Action item:
Please reproduce verbatim the lines below, from the first through the one with "monitoraggio dello stato dei componenti".

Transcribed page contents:
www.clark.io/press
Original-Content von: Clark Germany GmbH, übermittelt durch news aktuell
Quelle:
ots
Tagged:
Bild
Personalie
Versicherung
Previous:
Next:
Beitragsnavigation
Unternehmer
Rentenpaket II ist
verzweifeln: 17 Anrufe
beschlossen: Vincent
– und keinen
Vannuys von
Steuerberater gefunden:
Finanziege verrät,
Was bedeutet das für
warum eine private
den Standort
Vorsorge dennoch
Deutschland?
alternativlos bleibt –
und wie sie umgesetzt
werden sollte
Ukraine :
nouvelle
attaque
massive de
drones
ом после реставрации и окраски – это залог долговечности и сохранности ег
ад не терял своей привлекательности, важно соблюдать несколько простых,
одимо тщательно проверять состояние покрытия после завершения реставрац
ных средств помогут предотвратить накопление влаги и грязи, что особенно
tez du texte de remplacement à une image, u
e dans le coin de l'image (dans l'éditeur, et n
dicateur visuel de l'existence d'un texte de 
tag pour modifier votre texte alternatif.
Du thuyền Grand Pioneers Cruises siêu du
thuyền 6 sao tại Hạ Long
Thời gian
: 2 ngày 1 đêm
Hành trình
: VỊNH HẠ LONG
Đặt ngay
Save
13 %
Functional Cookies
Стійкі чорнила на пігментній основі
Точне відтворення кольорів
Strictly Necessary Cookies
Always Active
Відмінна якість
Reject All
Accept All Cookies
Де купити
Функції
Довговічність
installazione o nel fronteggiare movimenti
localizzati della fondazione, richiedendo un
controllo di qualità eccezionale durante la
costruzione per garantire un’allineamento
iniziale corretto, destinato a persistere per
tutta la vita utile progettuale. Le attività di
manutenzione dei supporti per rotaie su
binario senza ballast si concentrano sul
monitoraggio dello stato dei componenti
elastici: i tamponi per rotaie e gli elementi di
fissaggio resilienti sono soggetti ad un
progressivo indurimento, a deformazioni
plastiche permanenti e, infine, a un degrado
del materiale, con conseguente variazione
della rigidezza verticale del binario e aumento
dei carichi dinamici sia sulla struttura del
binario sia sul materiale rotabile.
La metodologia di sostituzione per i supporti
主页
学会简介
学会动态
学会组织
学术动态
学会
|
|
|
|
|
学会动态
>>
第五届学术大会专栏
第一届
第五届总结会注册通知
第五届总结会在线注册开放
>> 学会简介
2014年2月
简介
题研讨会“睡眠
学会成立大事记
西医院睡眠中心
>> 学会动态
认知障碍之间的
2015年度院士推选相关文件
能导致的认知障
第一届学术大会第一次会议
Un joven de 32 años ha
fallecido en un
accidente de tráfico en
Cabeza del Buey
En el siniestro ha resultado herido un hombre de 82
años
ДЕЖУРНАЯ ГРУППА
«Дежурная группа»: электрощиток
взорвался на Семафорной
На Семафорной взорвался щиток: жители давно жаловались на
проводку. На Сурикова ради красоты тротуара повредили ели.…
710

Task result:
www.clark.io/press
Original-Content von: Clark Germany GmbH, übermittelt durch news aktuell
Quelle:
ots
Tagged:
Bild
Personalie
Versicherung
Previous:
Next:
Beitragsnavigation
Unternehmer
Rentenpaket II ist
verzweifeln: 17 Anrufe
beschlossen: Vincent
– und keinen
Vannuys von
Steuerberater gefunden:
Finanziege verrät,
Was bedeutet das für
warum eine private
den Standort
Vorsorge dennoch
Deutschland?
alternativlos bleibt –
und wie sie umgesetzt
werden sollte
Ukraine :
nouvelle
attaque
massive de
drones
ом после реставрации и окраски – это залог долговечности и сохранности ег
ад не терял своей привлекательности, важно соблюдать несколько простых,
одимо тщательно проверять состояние покрытия после завершения реставрац
ных средств помогут предотвратить накопление влаги и грязи, что особенно
tez du texte de remplacement à une image, u
e dans le coin de l'image (dans l'éditeur, et n
dicateur visuel de l'existence d'un texte de 
tag pour modifier votre texte alternatif.
Du thuyền Grand Pioneers Cruises siêu du
thuyền 6 sao tại Hạ Long
Thời gian
: 2 ngày 1 đêm
Hành trình
: VỊNH HẠ LONG
Đặt ngay
Save
13 %
Functional Cookies
Стійкі чорнила на пігментній основі
Точне відтворення кольорів
Strictly Necessary Cookies
Always Active
Відмінна якість
Reject All
Accept All Cookies
Де купити
Функції
Довговічність
installazione o nel fronteggiare movimenti
localizzati della fondazione, richiedendo un
controllo di qualità eccezionale durante la
costruzione per garantire un’allineamento
iniziale corretto, destinato a persistere per
tutta la vita utile progettuale. Le attività di
manutenzione dei supporti per rotaie su
binario senza ballast si concentrano sul
monitoraggio dello stato dei componenti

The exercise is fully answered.